TINCTURE - The herbal hops tincture can also be used at doses of up to 2 ml, thrice daily - in the role of a sedative for treating anxiety and nervous tension in patients. The tincture made from hops is often combined and used with other digestive herbs, it is combined with herbs like the marshmallow, the plantain and the chamomile as well as the peppermint for cases such as irritable bowel syndrome in patients aside from other digestive disorders. To treat an irritable stomach, about 1.5 ml of the tincture can be taken on a sugar lump. The tincture is also suggested for treating some forms of sexual problems, like premature ejaculation in men and other sexual conditions in men and women.

COMPRESS - The hops based extract can also be used in the role of a compress. This can be done by soaking a pad in the infusion or diluted tincture and applying it on varicose ulcers and other topical conditions affecting the skin.

WASH - Hops extract can also be used by taking the infusion made from fresh or some freshly dried hops and applying it directly as a treatment for topical chronic ulcers, for treating skin eruptions, as well as for the treatment of wounds on the skin.

CAPSULES - Hops based nutritional capsules are commercially sold at herbal stores. These can be used as an appetite stimulant by taking two to three capsules before eating food. Hops capsules must not be used for more than a few days continuously.

Collection and harvesting

Hops cones are harvested late in the summer or early in the fall when the cones ripen. The ripened cones take on a bronze coloring and are slightly open at one side. When stored too long at room temperature, hops lose its property and effectiveness, while also producing a bad smelling chemical, called valeric acid signaling spoilage.

All storage of commercial hops is carried out under cold conditions, a refrigerator can also be used for this purpose, the hops must be protected from excessive exposure to atmospheric oxygen in the air. If you plan to store hops for periods of months, refrigeration is a very good idea.

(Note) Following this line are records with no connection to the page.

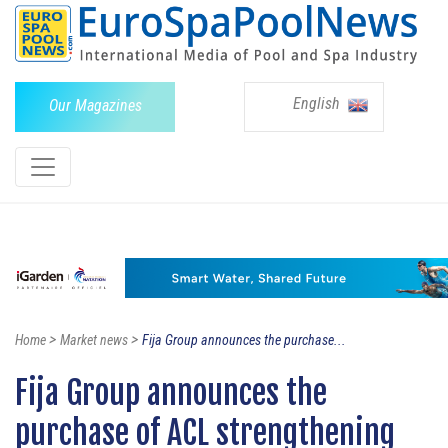
English
Our Magazines
>
>
Home
Market news
Fija Group announces the purchase...
Fija Group announces the
purchase of ACL strengthening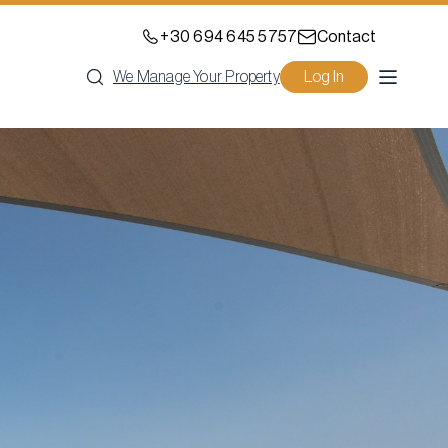
+30 694 645 5757
Contact
We Manage Your Property
Log In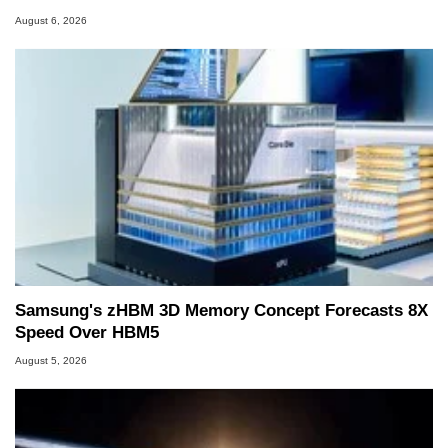
August 6, 2026
Samsung's zHBM 3D Memory Concept Forecasts 8X
Speed Over HBM5
August 5, 2026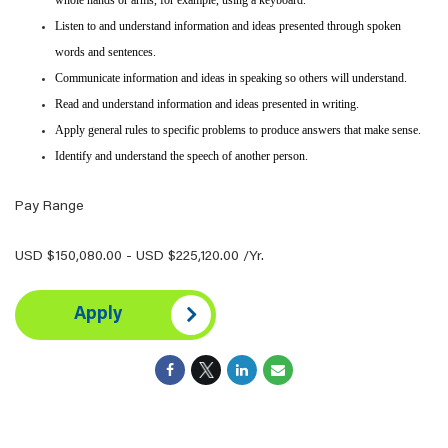
whole hands or arms, for example, using a keyboard.
Listen to and understand information and ideas presented through spoken
words and sentences.
Communicate information and ideas in speaking so others will understand.
Read and understand information and ideas presented in writing.
Apply general rules to specific problems to produce answers that make sense.
Identify and understand the speech of another person.
Pay Range
USD $150,080.00 - USD $225,120.00 /Yr.
Apply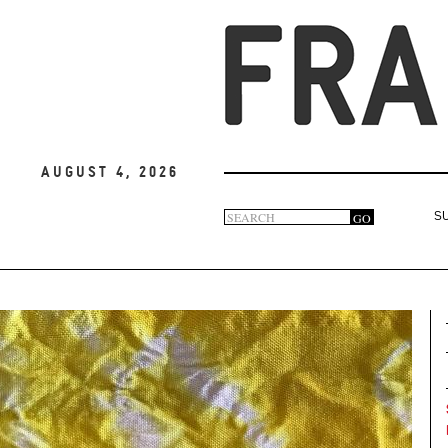
August 4, 2026
Search
GO
S
Search
form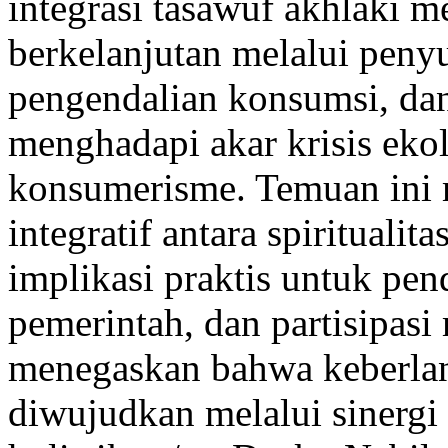
integrasi tasawuf akhlaki m
berkelanjutan melalui penyu
pengendalian konsumsi, dan 
menghadapi akar krisis ekol
konsumerisme. Temuan ini
integratif antara spiritualit
implikasi praktis untuk pe
pemerintah, dan partisipasi
menegaskan bahwa keberlan
diwujudkan melalui sinergi 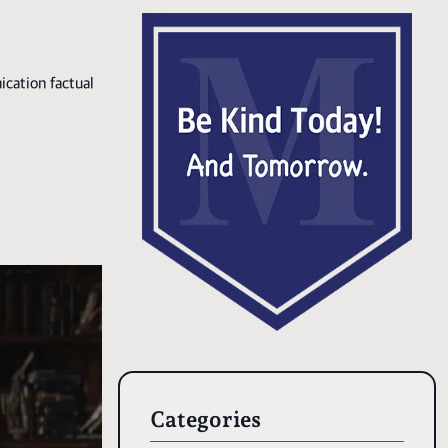
ication factual
Categories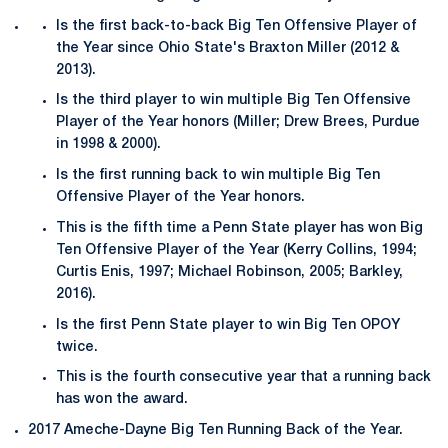
Is the first back-to-back Big Ten Offensive Player of
the Year since Ohio State's Braxton Miller (2012 &
2013).
Is the third player to win multiple Big Ten Offensive
Player of the Year honors (Miller; Drew Brees, Purdue
in 1998 & 2000).
Is the first running back to win multiple Big Ten
Offensive Player of the Year honors.
This is the fifth time a Penn State player has won Big
Ten Offensive Player of the Year (Kerry Collins, 1994;
Curtis Enis, 1997; Michael Robinson, 2005; Barkley,
2016).
Is the first Penn State player to win Big Ten OPOY
twice.
This is the fourth consecutive year that a running back
has won the award.
2017 Ameche-Dayne Big Ten Running Back of the Year.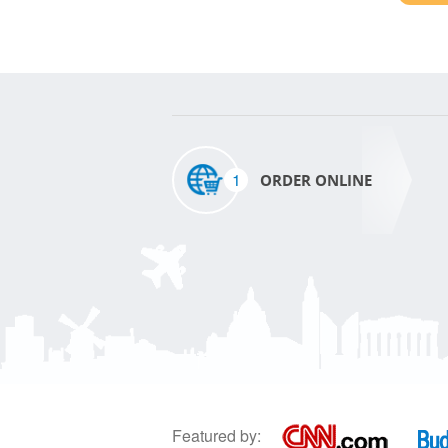
1
ORDER ONLINE
Featured by: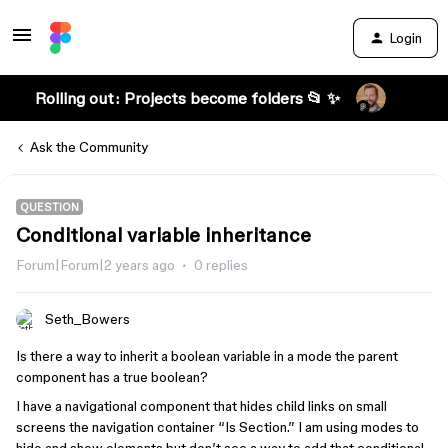
Login
Rolling out: Projects become folders 📂 ✨
Ask the Community
QUESTION
Conditional variable inheritance
Forum|Forum|2 years ago
0 replies
Seth_Bowers
Is there a way to inherit a boolean variable in a mode the parent
component has a true boolean?
I have a navigational component that hides child links on small
screens the navigation container “Is Section.” I am using modes to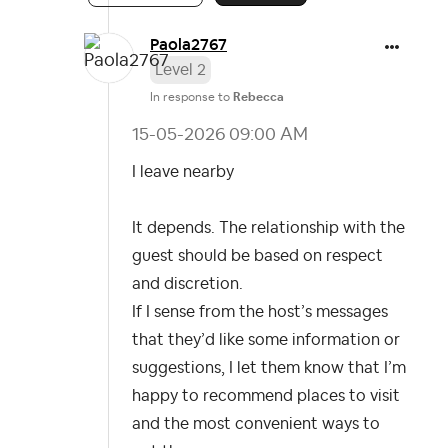
Paola2767
Level 2
In response to
Rebecca
‎15-05-2026
09:00 AM
I leave nearby
It depends. The relationship with the
guest should be based on respect
and discretion.
If I sense from the host’s messages
that they’d like some information or
suggestions, I let them know that I’m
happy to recommend places to visit
and the most convenient ways to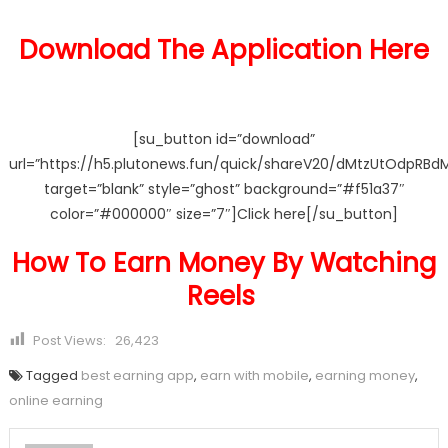
Download The Application Here
[su_button id=”download”
url=”https://h5.plutonews.fun/quick/shareV20/dMtzUtOdpRBd
target=”blank” style=”ghost” background=”#f51a37″
color=”#000000″ size=”7″]Click here[/su_button]
How To Earn Money By Watching
Reels
Post Views:
26,423
Tagged
best earning app
,
earn with mobile
,
earning money
,
online earning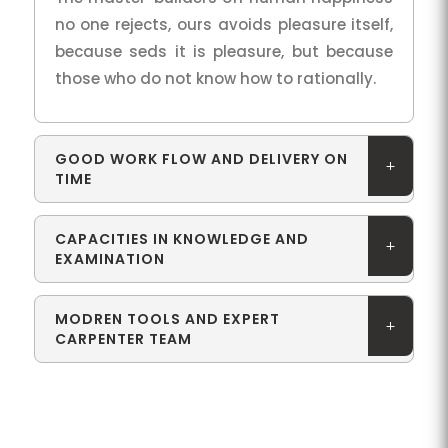
no one rejects, ours avoids pleasure itself,
because seds it is pleasure, but because
those who do not know how to rationally.
GOOD WORK FLOW AND DELIVERY ON
TIME
CAPACITIES IN KNOWLEDGE AND
EXAMINATION
MODREN TOOLS AND EXPERT
CARPENTER TEAM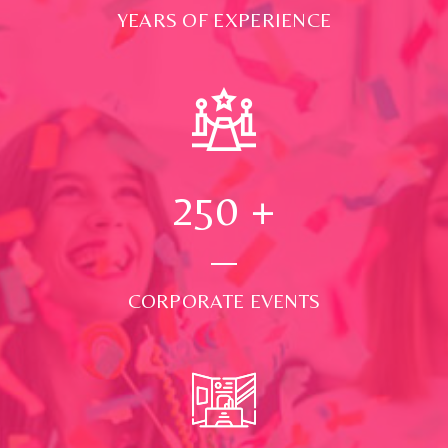
YEARS OF EXPERIENCE
250
+
CORPORATE EVENTS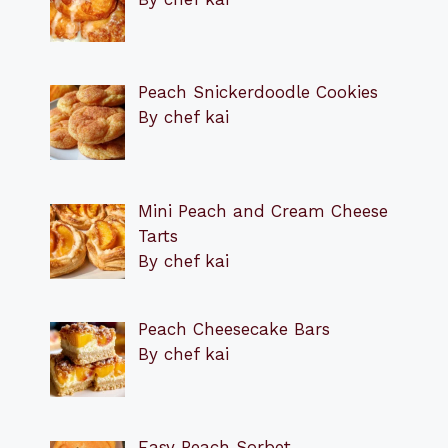
Peach Snickerdoodle Cookies
By chef kai
Mini Peach and Cream Cheese
Tarts
By chef kai
Peach Cheesecake Bars
By chef kai
Easy Peach Sorbet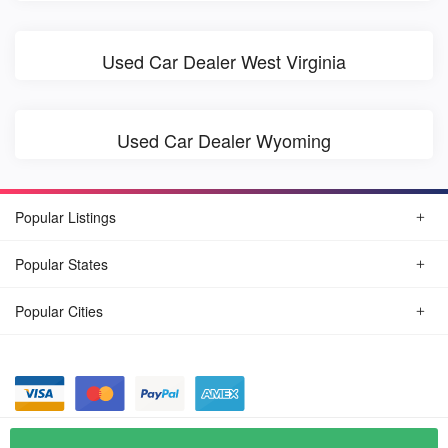
Used Car Dealer West Virginia
Used Car Dealer Wyoming
Popular Listings
Popular States
Popular Cities
© August, 2026
Find Car Today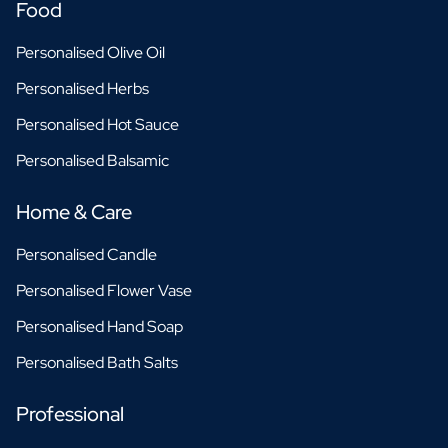
Food
Personalised Olive Oil
Personalised Herbs
Personalised Hot Sauce
Personalised Balsamic
Home & Care
Personalised Candle
Personalised Flower Vase
Personalised Hand Soap
Personalised Bath Salts
Professional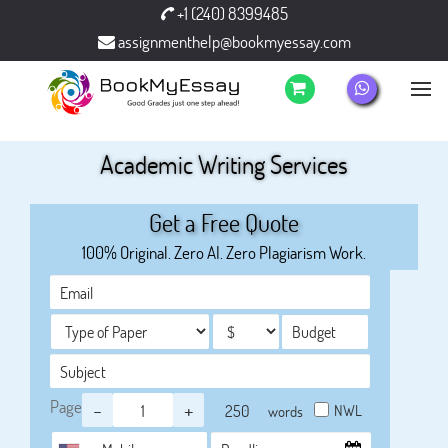
+1 (240) 8399485
assignmenthelp@bookmyessay.com
Academic Writing Services
Get a Free Quote
100% Original. Zero AI. Zero Plagiarism Work.
Page
-
+
NWL
words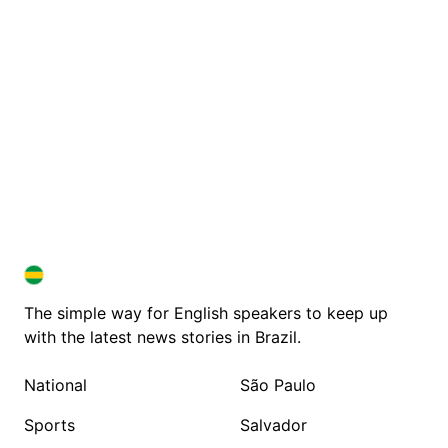
BRAZIL IN ENGLISH
BRAZIL IN ENGLISH
The simple way for English speakers to keep up
with the latest news stories in Brazil.
National
São Paulo
Sports
Salvador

Place well dried and fresh hops in a plastic bag, in order to minimize exposure to oxygen. As much air as possible must be squeezed out of the bag before it is sealed, while crushing the hops in the process must be avoided - this is the best method of storing hops for the long term.

For craft uses, harvesting the cones must be done while the hops cones are still light green in color and in a raw state. This is because, ripened cones tend to crumble up and are difficult to preserve for such uses.

Sleep - inducing mini - pouch

  • 1 cotton or linen pouch, 2 3/4 in x 3/4 in (5 cm x 2 cm)
  • 2 3/4 oz (50 g) hop cones, dried
  • 1 oz (30 g) catnip leaves, dried
  • 3/4 oz (20 g) linden flowers, dried

Combine the plants and insert into the cloth pouch.
Slide the pouch inside your pillow to induce inspiring dreams.


From Mark - Jan-10-2021
The best beer is made of hops. It gives the beer excellent taste. And after you drink hops beer, you won't have problems with falling asleep. Such a beer brings you a restful sleep.
From Dean
Article contained: "The so called sedative action of hops seem to be merely imaginative and superstitious as the earlier studies on the hops specific to this property failed to identify any particular sedative principles in the plant" - On the contrary, I believe this mystery is solved. Hops, like some other foods, contain a CB2 receptor binding cannabinoid named beta caryophyllene.
This compound is legal and an FDA approved food additive. Caryophyllene does not cause a cannabis "high" like CB1 binding agents (e.g. THC). In my experience hops tea can cause a similar 'body high' in terms of 100% clear headed body relaxation that can be quite powerful depending on dosage.
Onset time is approx 15 minutes and lasts several hours. I already take 3-5 tablespoons omega-3 fatty acids from fish and hemp oil each day which has been a personal revolution mentally and physically, but can definitely tell an extra relaxation difference when taking hops tea. Hops tea ensures I sleep like a rock and wake extremely rested and relaxed.